## Task to complete
Everything in the listing below needs to be retyped exactly.

## Source material

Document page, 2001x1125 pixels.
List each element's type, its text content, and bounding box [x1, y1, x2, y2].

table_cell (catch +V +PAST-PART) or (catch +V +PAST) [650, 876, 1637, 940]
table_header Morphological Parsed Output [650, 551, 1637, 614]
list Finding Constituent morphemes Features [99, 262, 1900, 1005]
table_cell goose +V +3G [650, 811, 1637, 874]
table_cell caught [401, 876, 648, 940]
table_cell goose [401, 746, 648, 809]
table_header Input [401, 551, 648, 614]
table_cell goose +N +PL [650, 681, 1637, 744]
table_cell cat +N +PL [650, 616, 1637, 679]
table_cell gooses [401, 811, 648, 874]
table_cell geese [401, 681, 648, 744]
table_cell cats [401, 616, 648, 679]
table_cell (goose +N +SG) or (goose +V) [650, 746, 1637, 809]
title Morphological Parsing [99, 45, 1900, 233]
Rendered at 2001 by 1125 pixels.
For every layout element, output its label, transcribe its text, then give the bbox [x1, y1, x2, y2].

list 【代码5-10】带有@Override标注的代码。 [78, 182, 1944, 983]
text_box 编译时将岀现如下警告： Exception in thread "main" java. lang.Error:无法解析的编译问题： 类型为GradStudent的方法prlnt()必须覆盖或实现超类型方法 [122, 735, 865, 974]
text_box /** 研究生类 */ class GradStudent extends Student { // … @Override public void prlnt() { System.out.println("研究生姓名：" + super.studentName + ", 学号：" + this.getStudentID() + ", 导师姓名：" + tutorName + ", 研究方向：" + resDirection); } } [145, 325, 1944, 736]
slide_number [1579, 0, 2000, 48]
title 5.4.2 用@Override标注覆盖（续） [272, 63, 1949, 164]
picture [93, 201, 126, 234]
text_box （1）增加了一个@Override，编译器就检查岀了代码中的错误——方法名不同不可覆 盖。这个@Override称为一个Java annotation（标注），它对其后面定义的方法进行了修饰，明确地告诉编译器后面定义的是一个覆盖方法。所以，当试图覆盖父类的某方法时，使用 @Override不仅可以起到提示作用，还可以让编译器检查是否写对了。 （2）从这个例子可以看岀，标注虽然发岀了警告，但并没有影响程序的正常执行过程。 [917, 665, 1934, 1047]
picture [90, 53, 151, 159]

## Exercise result
Document page, 2001x1125 pixels.
List each element's type, its text content, and bounding box [x1, y1, x2, y2].

table_cell (catch +V +PAST-PART) or (catch +V +PAST) [650, 876, 1637, 940]
table_header Morphological Parsed Output [650, 551, 1637, 614]
list Finding Constituent morphemes Features [99, 262, 1900, 1005]
table_cell goose +V +3G [650, 811, 1637, 874]
table_cell caught [401, 876, 648, 940]
table_cell goose [401, 746, 648, 809]
table_header Input [401, 551, 648, 614]
table_cell goose +N +PL [650, 681, 1637, 744]
table_cell cat +N +PL [650, 616, 1637, 679]
table_cell gooses [401, 811, 648, 874]
table_cell geese [401, 681, 648, 744]
table_cell cats [401, 616, 648, 679]
table_cell (goose +N +SG) or (goose +V) [650, 746, 1637, 809]
title Morphological Parsing [99, 45, 1900, 233]
Rendered at 2001 by 1125 pixels.
For every layout element, output its label, transcribe its text, then give the bbox [x1, y1, x2, y2].

list 【代码5-10】带有@Override标注的代码。 [78, 182, 1944, 983]
text_box 编译时将岀现如下警告： Exception in thread "main" java. lang.Error:无法解析的编译问题： 类型为GradStudent的方法prlnt()必须覆盖或实现超类型方法 [122, 735, 865, 974]
text_box /** 研究生类 */ class GradStudent extends Student { // … @Override public void prlnt() { System.out.println("研究生姓名：" + super.studentName + ", 学号：" + this.getStudentID() + ", 导师姓名：" + tutorName + ", 研究方向：" + resDirection); } } [145, 325, 1944, 736]
slide_number [1579, 0, 2000, 48]
title 5.4.2 用@Override标注覆盖（续） [272, 63, 1949, 164]
picture [93, 201, 126, 234]
text_box （1）增加了一个@Override，编译器就检查岀了代码中的错误——方法名不同不可覆 盖。这个@Override称为一个Java annotation（标注），它对其后面定义的方法进行了修饰，明确地告诉编译器后面定义的是一个覆盖方法。所以，当试图覆盖父类的某方法时，使用 @Override不仅可以起到提示作用，还可以让编译器检查是否写对了。 （2）从这个例子可以看岀，标注虽然发岀了警告，但并没有影响程序的正常执行过程。 [917, 665, 1934, 1047]
picture [90, 53, 151, 159]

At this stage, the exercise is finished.